═════ Page text

In Re Jewelcor Inc., 190 B.R. 532 (M.D. Pa. 1995)

U.S. District Court for the Middle District of Pennsylvania - 190 B.R. 532 (M.D. Pa. 1995)
November 9, 1995

190 B.R. 532 (1995)


Civil No. 95-1227.

United States District Court, M.D. Pennsylvania.

November 9, 1995.

Steven P. Roth, Wilkes-Barre, PA, George A. Reihner, Elliott Reihner Siedzikowski North & Egan, Scranton, PA, Mark Joseph *533 Conway, Elliott Reihner Siedzikowski North & Egan, Scranton, PA, for debtors.

Robert C. Nowalis, Wilkes-Barre, PA, for M & G Equities.

Memorandum and Order

NEALON, District Judge.

This matter comes before the court on an appeal by Jewelcor Incorporated (Jewelcor)[1] from an Order of United States Bankruptcy Judge John J. Thomas, dated January 4, 1995, 178 B.R. 640, which decided three motions, viz., appellant's motion to assume an executory contract and appellee's motion to compel rejection of the lease and motion to compel payment of administrative rent. Briefs were filed by the appellant on August 18, 1995 and by the appellee on September 6, 1995. Appellant filed a brief in reply to the appellee's brief and the matter is now ripe for disposition. For the reasons that follow, the court will reverse the Bankruptcy Court's decision.


Jurisdiction to hear this appeal is vested in this court by 28 U.S.C. § 158.


This dispute arises out of a lease agreement existing between Jewelcor and M & G Equities (M & G). On May 11, 1976, Jewelcor entered into a lease with Main Realty Holding Trust for the property known as 4833 Carlisle Pike, Mechanicsburg, Pennsylvania. The initial term of the lease was twenty-five years with an option to extend for an additional twenty-five years. In addition to other terms of the lease, which will be discussed below, Jewelcor was obligated to pay annual rent in the amount of approximately $3.00 per square foot. In 1989, Main Realty's interest in the premises, including the Jewelcor lease, was purchased by M & G. Jewelcor filed for bankruptcy on October 5, 1990, and subsequently filed a motion to assume the lease pursuant to 11 U.S.C. § 365(d) (4) on February 4, 1991.[2]

A dispute then arose between Jewelcor and M & G. A meeting was held in New York City in May of 1991 between Seymour Holtzman, President and CEO of Jewelcor, and George Karfunkel, a general partner of M & G. Jewelcor alleges that an agreement was reached whereby it would relinquish the lease for the sum of $188,000. M & G maintains that no such agreement was ever made.[3] What is clear from the record, however, is that based on its understanding of the alleged agreement reached at that meeting, Jewelcor stopped making rent payments in May of 1991.

══════════

_Problem set_:
(1) Echo the stretch of the court opinion from "In Re Jewelcor" through "Civil No. 95-1227.".
(2) Name the three motions that, according to the court opinion, the Bankruptcy Court's order decided.
The records are drawn from a separate source, unrelated to the court opinion.

═════ Listed records

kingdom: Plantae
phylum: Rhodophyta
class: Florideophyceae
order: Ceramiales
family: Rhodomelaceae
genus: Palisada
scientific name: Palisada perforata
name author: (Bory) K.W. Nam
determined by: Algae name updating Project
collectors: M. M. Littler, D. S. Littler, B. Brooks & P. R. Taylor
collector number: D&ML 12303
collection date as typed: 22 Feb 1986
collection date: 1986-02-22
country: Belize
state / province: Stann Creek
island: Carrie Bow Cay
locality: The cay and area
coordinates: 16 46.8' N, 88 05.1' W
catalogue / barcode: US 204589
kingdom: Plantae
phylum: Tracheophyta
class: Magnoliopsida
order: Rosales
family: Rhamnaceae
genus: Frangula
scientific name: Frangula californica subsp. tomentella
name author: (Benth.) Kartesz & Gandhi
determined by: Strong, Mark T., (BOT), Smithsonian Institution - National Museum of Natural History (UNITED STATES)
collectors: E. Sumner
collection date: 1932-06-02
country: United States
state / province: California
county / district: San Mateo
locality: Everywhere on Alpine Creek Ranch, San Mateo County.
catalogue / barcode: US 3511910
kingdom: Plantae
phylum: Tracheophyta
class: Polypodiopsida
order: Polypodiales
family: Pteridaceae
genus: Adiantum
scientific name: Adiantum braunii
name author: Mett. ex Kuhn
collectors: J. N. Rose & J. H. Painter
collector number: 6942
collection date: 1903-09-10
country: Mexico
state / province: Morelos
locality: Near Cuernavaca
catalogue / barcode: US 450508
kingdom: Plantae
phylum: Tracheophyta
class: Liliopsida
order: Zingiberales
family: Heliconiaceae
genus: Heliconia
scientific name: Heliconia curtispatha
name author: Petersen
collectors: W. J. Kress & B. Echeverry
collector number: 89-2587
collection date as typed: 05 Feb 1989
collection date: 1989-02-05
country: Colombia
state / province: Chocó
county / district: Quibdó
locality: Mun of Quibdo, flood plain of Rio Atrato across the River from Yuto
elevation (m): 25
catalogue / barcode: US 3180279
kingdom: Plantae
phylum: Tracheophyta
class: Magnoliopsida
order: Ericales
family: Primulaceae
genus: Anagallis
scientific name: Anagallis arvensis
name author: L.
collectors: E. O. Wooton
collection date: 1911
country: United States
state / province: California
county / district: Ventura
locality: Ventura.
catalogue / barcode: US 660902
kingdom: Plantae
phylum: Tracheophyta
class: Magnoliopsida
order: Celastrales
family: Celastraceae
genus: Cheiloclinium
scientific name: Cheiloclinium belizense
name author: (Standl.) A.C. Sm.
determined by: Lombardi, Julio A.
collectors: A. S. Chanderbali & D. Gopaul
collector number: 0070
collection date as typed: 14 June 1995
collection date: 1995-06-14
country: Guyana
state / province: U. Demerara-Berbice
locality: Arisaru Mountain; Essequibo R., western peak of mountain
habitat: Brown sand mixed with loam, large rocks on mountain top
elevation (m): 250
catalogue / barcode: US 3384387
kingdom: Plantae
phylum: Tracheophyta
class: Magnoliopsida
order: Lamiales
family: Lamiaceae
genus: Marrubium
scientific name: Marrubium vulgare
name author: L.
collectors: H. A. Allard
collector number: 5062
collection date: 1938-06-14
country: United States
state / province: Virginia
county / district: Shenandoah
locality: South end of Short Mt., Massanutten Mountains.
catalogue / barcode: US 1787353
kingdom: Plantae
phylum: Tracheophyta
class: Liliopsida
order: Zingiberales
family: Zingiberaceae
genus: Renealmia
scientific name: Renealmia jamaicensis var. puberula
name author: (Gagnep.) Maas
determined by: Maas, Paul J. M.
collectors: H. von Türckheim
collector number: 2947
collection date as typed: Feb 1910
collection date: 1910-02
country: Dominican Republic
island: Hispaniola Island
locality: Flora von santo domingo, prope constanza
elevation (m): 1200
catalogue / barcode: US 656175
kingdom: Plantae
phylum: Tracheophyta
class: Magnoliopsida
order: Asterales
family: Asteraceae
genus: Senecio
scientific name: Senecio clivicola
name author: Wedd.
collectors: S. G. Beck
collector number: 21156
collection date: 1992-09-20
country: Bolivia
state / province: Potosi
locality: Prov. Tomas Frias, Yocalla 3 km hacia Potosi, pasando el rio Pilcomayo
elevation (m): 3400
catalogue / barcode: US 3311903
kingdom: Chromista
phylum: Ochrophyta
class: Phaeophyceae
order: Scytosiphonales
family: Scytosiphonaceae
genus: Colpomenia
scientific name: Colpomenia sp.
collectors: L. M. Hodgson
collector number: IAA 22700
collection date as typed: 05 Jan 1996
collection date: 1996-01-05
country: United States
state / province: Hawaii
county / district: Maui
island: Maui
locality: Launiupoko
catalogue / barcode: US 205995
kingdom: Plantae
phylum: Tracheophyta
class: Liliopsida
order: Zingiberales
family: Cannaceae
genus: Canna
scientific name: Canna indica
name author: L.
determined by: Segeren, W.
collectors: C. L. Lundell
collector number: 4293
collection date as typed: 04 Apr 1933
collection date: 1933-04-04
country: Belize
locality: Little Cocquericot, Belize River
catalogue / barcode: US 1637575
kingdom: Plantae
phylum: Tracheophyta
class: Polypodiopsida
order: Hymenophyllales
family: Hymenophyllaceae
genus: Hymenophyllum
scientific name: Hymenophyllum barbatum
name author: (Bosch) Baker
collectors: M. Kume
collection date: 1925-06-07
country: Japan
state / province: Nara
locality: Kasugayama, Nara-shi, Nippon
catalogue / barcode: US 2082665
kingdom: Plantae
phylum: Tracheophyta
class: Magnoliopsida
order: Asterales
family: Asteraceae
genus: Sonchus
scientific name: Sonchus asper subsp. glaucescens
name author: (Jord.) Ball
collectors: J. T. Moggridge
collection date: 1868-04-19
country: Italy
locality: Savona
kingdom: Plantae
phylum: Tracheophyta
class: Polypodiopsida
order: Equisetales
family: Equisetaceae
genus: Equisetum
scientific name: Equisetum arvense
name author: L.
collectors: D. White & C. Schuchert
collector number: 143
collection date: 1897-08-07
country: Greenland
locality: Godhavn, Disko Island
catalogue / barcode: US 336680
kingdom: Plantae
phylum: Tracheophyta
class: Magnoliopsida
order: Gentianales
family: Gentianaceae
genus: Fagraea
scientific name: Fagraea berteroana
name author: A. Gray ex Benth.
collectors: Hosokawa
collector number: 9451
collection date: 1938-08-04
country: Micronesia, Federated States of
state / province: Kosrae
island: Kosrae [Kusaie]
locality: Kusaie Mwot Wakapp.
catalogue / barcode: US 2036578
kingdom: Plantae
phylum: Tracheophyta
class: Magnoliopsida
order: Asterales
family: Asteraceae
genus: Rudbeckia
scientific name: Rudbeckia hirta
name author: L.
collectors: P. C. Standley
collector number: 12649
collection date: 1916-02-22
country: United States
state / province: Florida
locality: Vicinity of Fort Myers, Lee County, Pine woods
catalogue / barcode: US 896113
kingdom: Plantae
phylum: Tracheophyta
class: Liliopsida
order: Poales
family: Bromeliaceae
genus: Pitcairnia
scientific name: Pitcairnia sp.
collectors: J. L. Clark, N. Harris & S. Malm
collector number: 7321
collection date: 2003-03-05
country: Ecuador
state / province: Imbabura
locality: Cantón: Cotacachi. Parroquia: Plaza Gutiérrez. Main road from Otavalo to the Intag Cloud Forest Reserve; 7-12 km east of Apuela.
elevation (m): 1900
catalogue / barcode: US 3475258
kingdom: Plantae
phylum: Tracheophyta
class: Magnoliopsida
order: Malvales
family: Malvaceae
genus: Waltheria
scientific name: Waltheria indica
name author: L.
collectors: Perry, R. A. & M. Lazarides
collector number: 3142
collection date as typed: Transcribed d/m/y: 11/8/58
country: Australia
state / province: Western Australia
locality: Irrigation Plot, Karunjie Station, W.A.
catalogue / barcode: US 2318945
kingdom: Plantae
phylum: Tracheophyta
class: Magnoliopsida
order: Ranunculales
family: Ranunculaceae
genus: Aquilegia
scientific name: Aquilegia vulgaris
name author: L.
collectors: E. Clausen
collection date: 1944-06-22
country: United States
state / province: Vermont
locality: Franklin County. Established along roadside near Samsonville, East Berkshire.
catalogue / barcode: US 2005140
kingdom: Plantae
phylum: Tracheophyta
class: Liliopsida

══════════

_Solved problems_:
(1)
In Re Jewelcor Inc., 190 B.R. 532 (M.D. Pa. 1995)

U.S. District Court for the Middle District of Pennsylvania - 190 B.R. 532 (M.D. Pa. 1995)
November 9, 1995

190 B.R. 532 (1995)


Civil No. 95-1227.

(2)
- Appellant's motion to assume an executory contract
- Appellee's motion to compel rejection of the lease
- Appellee's motion to compel payment of administrative rent